Will Party End for Flying Techs? : AAPL, GOOG, QQQQ, JNJ, PFE
October 2, 2009
By: Dennis Hobein.
Contributor, Stock Traders Daily
(La Jolla, CA) Taking a look at the staggering gains achieved by many widely held technology bellwethers, such as Apple (NASDAQ: AAPL) and Google (NASDAQ: GOOG), it seems we have been living in 1999, not 2009. Shares of Apple are up over 100% since the beginning of March, while Google has seen a 45% increase. From a broader perspective, the Powershares Trust (NASDAQ: QQQQ), which correlates to the performance of the Nasdaq 100 index, is up nearly 50% over the same time period. Is it fair to say that we have gotten a bit ahead of ourselves? The aforementioned stocks’ valuations appear to be slightly extended, but still reasonable, with Apple’s P/E ratio at 30.9x and Google’s at 22.4x (based on fiscal year ’09 earnings estimates).

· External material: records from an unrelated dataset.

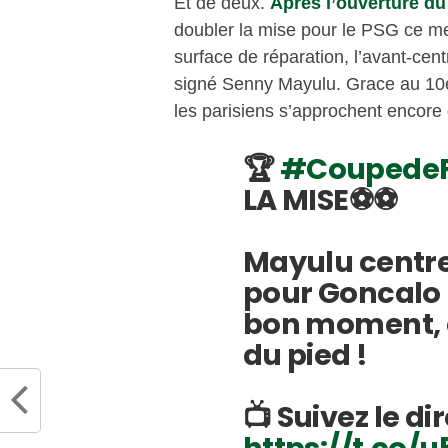
Et de deux.
Après l’ouverture d
doubler la mise pour le PSG ce me
surface de réparation, l’avant-centr
signé Senny Mayulu. Grace au 10e 
les parisiens s’approchent encore
🏆
#CoupedeF
LA MISE⚽⚽
Mayulu centr
pour Goncalo 
bon moment, c
du pied !
📺 Suivez le dir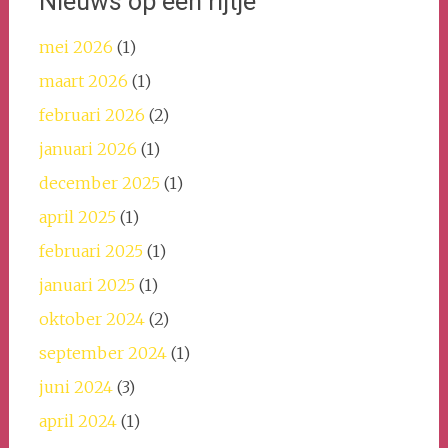
Nieuws op een rijtje
mei 2026
(1)
maart 2026
(1)
februari 2026
(2)
januari 2026
(1)
december 2025
(1)
april 2025
(1)
februari 2025
(1)
januari 2025
(1)
oktober 2024
(2)
september 2024
(1)
juni 2024
(3)
april 2024
(1)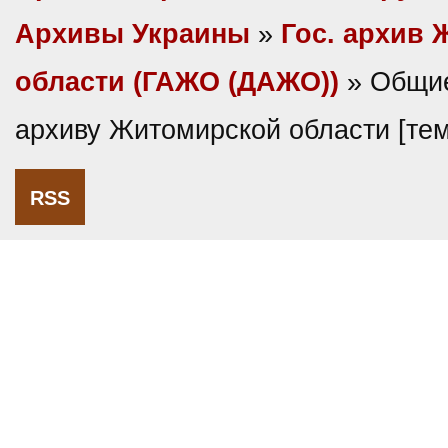
Архивы Украины
»
Гос. архив
области (ГАЖО (ДАЖО))
» Общие
архиву Житомирской области [те
RSS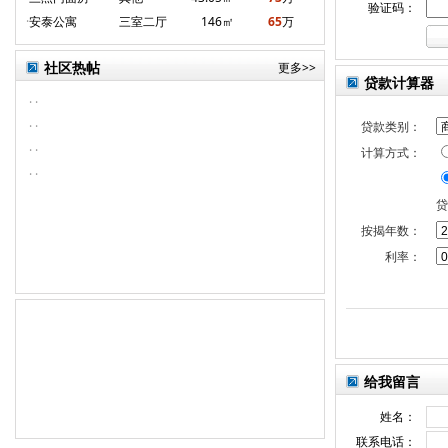
验证码：
·
安泰公寓
三室二厅
146㎡
65
万
社区热帖
更多>>
贷款计算器
·
·
·
·
贷款类别：
·
·
计算方式：
·
·
贷
按揭年数：
利率：
给我留言
姓名：
联系电话：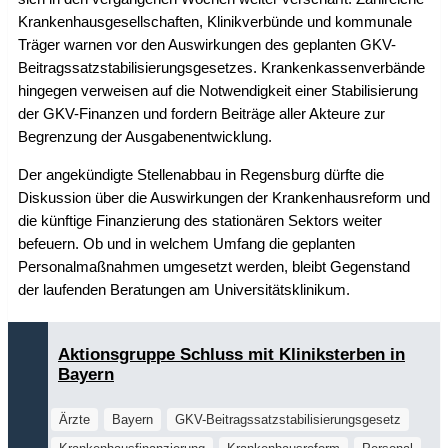
Krankenhausgesellschaften, Klinikverbünde und kommunale
Träger warnen vor den Auswirkungen des geplanten GKV-
Beitragssatzstabilisierungsgesetzes. Krankenkassenverbände
hingegen verweisen auf die Notwendigkeit einer Stabilisierung
der GKV-Finanzen und fordern Beiträge aller Akteure zur
Begrenzung der Ausgabenentwicklung.
Der angekündigte Stellenabbau in Regensburg dürfte die
Diskussion über die Auswirkungen der Krankenhausreform und
die künftige Finanzierung des stationären Sektors weiter
befeuern. Ob und in welchem Umfang die geplanten
Personalmaßnahmen umgesetzt werden, bleibt Gegenstand
der laufenden Beratungen am Universitätsklinikum.
Aktionsgruppe Schluss mit Kliniksterben in
Bayern
Ärzte
Bayern
GKV-Beitragssatzstabilisierungsgesetz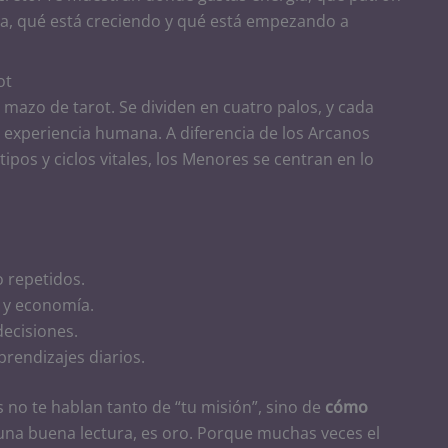
ona, qué está creciendo y qué está empezando a
ot
 mazo de tarot. Se dividen en cuatro palos, y cada
a experiencia humana. A diferencia de los Arcanos
pos y ciclos vitales, los Menores se centran en lo
 repetidos.
o y economía.
ecisiones.
rendizajes diarios.
 no te hablan tanto de “tu misión”, sino de
cómo
 una buena lectura, es oro. Porque muchas veces el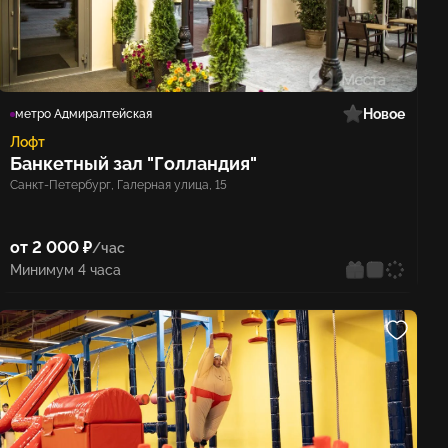
Новое
метро Адмиралтейская
Лофт
Банкетный зал "Голландия"
Санкт-Петербург, Галерная улица, 15
от 2 000 ₽
/час
Минимум 4 часа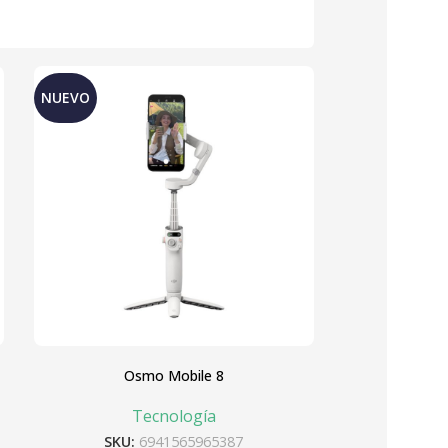
NUEVO
Osmo Mobile 8
Tecnología
SKU:
6941565965387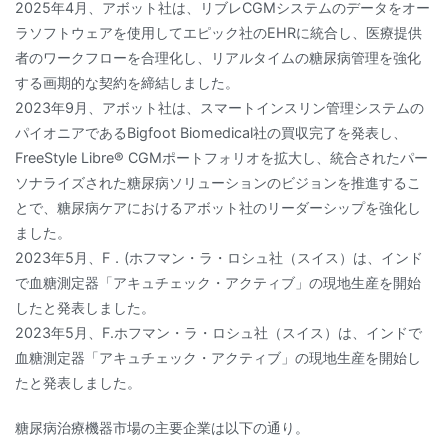
2025年4月、アボット社は、リブレCGMシステムのデータをオー
ラソフトウェアを使用してエピック社のEHRに統合し、医療提供
者のワークフローを合理化し、リアルタイムの糖尿病管理を強化
する画期的な契約を締結しました。
2023年9月、アボット社は、スマートインスリン管理システムの
パイオニアであるBigfoot Biomedical社の買収完了を発表し、
FreeStyle Libre® CGMポートフォリオを拡大し、統合されたパー
ソナライズされた糖尿病ソリューションのビジョンを推進するこ
とで、糖尿病ケアにおけるアボット社のリーダーシップを強化し
ました。
2023年5月、F．(ホフマン・ラ・ロシュ社（スイス）は、インド
で血糖測定器「アキュチェック・アクティブ」の現地生産を開始
したと発表しました。
2023年5月、F.ホフマン・ラ・ロシュ社（スイス）は、インドで
血糖測定器「アキュチェック・アクティブ」の現地生産を開始し
たと発表しました。
糖尿病治療機器市場の主要企業は以下の通り。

However, given the batch of troubling
economic news this week -- non-farm payrolls came in
much worse that
Wall Street expected today -- analysts’ estimates may
eventually see
downward
revisions as expectations for an economic recovery hit
the brakes. With this risk in mind, money managers may
shift assets into non-riskier positions, in a “flight to
quality” transition. Typically, sectors such as
non-discretionary consumer, health care, and utilities
see increased
interest. Dividend yields and stable earnings become the
focal points.
Therefore, names such as Johnson and Johnson (NYSE:
JNJ), Pfizer (NYSE:
PFE), and Exelon (NYSE:
EXC) find renewed interest.
Despite today’s worrisome unemployment and labor data, Apple and Google are still posting gains for the session. In fact, two prominent sell-side firms raised their target prices and ratings on Apple shares today, which accounts for the strength in the stock. The fact is, people still love iPhones and iPods, and these devices have essentially been “recession proof.” In regards to Google, it has recently stated that it is back in the acquisition game, hinting that its search business is strong and still gaining share.
So, the question is, can these tech giants’ stocks continue to perform as if it was a decade ago, or will the heightened expectations become too much to bear with an economy and consumer that is still obviously struggling. As corporate earnings begin to trickle out over the next couple of weeks, investors will get a solid indication if company’s can hurdle a higher bar in the third quarter versus the second quarter.